- Born: February 2, 1888 Washington, D.C.
- Died: May 17, 1981 (aged 93) Hyattsville, Maryland
- Education: M Street High School (1904) Miner Teachers College Howard University (B.A., 1912) Teachers College, Columbia University (M.Ed., 1928) University of Pennsylvania (Ph.D. in English Literature, 1944)
- Occupations: English professor, college administrator
- Employer: D.C. Teachers College
- Known for: One of the founding members of Delta Sigma Theta
- Relatives: John Shippen (brother)

= Eliza Pearl Shippen =

American educator

Eliza Pearl Shippen (February 2, 1888 – May 17, 1981) was an American educator, and one of the founding members of Delta Sigma Theta. She was an English professor and Dean of Women at University of the District of Columbia (then known as Miner Teachers College).

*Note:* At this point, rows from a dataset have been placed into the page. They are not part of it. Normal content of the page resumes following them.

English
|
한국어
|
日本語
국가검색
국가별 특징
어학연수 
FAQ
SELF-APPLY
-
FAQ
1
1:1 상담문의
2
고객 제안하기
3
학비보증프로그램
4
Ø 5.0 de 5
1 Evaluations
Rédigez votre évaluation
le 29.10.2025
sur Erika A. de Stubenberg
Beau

== Early life and education ==
Shippen was from Washington, D.C., the daughter of John Matthew Shippen and Eliza Spotswood Shippen. Her father was a Presbyterian minister, and her older brother, John Shippen, was a professional golfer. She graduated from M Street High School in 1904. She trained as a teacher at the University of the District of Columbia (then known as Miner Teachers College). In 1912, she graduated from Howard University.

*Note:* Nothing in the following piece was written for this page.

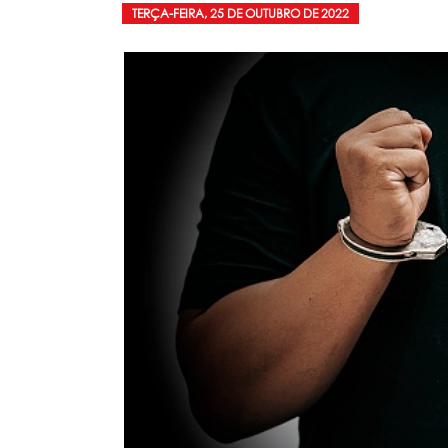
TERÇA-FEIRA, 25 DE OUTUBRO DE 2022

In 1913, she became one of the founding members of Delta Sigma Theta. She completed a master's degree in education at Teachers College, Columbia University in 1928, and doctoral studies in English literature at the University of Pennsylvania in 1944. Her dissertation was titled "Eugenia de Acton (1749–1827)".

== Career ==
Shippen taught school in Washington, D.C. before and after her time at Howard University. She was dean of women at Miner Teachers College, and chair of the English department, and taught English literature courses there. She was the 11th president of the College Alumnae Club. She retired from D.C. Teachers College in 1954. In 1958 she published a research article on English poet Rose Fyleman in Elementary English. She was active in Howard and Delta alumnae activities in Washington into the 1970s.

== Personal life ==
Shippen died at a nursing home in Hyattsville, Maryland, in 1981, aged 93 years. Her grave in Hyattville is with the grave of fellow Delta Sigma Theta founder and Washington educator Florence Letcher Toms, with a shared memorial stone donated by the sorority.